Today, pharma is one of the world’s most rapidly advancing industries, considering the quick development of the COVID-19 vaccine — with 48 candidate vaccines already in clinical evaluation.
Here, Giuseppe Menin, Industry Manager of industrial software provider, COPA-DATA, gives his three predictions for pharmaceutical manufacturing in 2021.
Close the data integrity gap
An essential component for modern pharmaceutical manufacturing is clean, relevant and accurate data. According to a report by Zenith Technologies, data scientists spend around 60–80% of their time analysing data before they gain any insights.
Managing data as paper-based process is not only longwinded, but is prone to errors. In the future, all records must go digital. Digital data systems are essential for optimising data capture and analysis.
Opting for an Automation Integration Layer onboarding data from existing equipment or carefully selecting a Pharma 4.0 ready new machinery, pharmaceutical manufacturers will benefit from fewer errors at each phase of production.
That’s not to mention the advantages in data integrity compliance of keeping clean, digital records in a regulation-heavy industry.
Modular and flexible production
Personalised medicine will continue to gain momentum in 2021, with manufacturers producing smaller, and often customised, batches.
One method to achieve personalised medicine is through modular manufacturing. Modular manufacturing allows pharmaceutical processors to produce a variety of products from a single facility, without the extensive changeovers associated with traditional plant.
In fact, 2021 will see more pharma processors opt for ‘ballroom’ concept plant. Ballroom facilities are defined as large manufacturing areas with no fixed equipment. This approach allows a facility to be broken down into functional building blocks, allowing for plug-and-play manufacturing and total flexibility. This is a trend in biopharmaceutical facilities.
For example, COPA-DATA’s zenon software is able to map out the entire process sequence. Take a plant, for instance, that is made up of multiple autarkic modules, with each digitally mapped to a certain process step.
This LEGO-like principle provides an efficient way of rearranging the individual plant blocks to suit whichever application, helping with the industry increasingly demanding reductions in the time to market.
Even now, there are modular and interoperable process automation initiatives, such as ZVEI/NAMUR MTP, which enables a plug and produce approach.
However, to enable this approach, an orchestration software platform is essential. According to MTP, Process Orchestration Layer (POL), acts as the glue that binds different machines together.
Once equipment introduces its capability to the POL, the POL then sends commands to all equipment, according to a defined product recipe.
A paradigm shift toward a service-oriented architecture
Digitalisation is not a new phenomenon in pharma, but it is often seen as an option rather than a necessity. In some cases, mid-sized manufacturing enterprises (MSEs) cannot afford the investment of monolithic centralised IT systems.
Whereas plants in bigger organisations will include automated and digitalised areas, with other areas of the facility operating independently as a digital silo.
Therefore, a new approach to software architecture is required. For instance, modular and scalable software services are easier to validate and are more affordable for MSE companies.
This is why the International Society for Pharmaceutical Engineering’s (ISPE) Pharma 4.0 is promoting a paradigm shift from solutions based on centralised software systems to service oriented architectures.
This ensures machines and different software services can simply exchange data in a reliable and validated way, so that the user can easily and uniformly access information from different data sources, wherever he is.
The manufacturing and compliance challenges are forcing the life science industry to move away from digital silos and toward fully integrated plant.
Modular solutions must fit in both existing equipment and new "Pharma 4.0 ready" machinery.
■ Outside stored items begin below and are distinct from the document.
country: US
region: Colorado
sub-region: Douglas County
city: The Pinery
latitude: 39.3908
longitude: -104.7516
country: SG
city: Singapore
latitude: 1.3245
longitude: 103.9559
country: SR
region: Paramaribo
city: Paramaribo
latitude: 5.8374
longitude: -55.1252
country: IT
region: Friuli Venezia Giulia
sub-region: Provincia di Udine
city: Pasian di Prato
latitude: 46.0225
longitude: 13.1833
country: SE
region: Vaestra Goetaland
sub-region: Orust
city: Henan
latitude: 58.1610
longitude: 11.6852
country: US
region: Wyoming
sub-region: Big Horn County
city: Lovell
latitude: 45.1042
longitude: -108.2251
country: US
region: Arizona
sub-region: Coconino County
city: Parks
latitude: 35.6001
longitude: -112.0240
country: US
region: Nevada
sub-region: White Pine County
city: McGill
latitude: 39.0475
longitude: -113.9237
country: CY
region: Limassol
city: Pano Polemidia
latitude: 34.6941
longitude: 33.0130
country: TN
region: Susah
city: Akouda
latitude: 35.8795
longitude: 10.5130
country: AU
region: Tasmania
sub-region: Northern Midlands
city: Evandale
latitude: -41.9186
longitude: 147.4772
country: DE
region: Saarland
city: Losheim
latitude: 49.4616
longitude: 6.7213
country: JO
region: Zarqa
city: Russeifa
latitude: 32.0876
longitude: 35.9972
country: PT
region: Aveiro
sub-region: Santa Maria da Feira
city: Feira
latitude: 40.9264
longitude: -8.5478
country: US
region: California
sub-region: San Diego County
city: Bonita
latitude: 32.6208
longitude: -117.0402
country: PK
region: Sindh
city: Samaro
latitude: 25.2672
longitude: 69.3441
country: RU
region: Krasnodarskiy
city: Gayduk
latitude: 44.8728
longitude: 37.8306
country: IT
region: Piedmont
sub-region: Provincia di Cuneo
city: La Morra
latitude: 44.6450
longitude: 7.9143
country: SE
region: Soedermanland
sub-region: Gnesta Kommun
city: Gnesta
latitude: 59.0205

COPA-DATA’s software platform, zenon, can support a company’s digital journey. Capable of acquiring, processing, storing and sharing data, zenon can communicate across existing equipment and other IT systems, making it suitable for plants of all age, manufacturers and communication protocols.
For instance, in greenfield scenarios where there is no need to work within the constraints of existing infrastructure, plant operators can rely on zenon to find out more about modular production, Pharma 4.0 and data driven analytics.
From the dubious pharmacy trading of the early nineteenth century, to the advanced technologies of today’s quick development of the COVID-19 vaccine, pharma moves fast.
Looking to the future, 2021 is set to see a more flexible pharmaceutical production thanks to the essential support of pervasive digitalisation.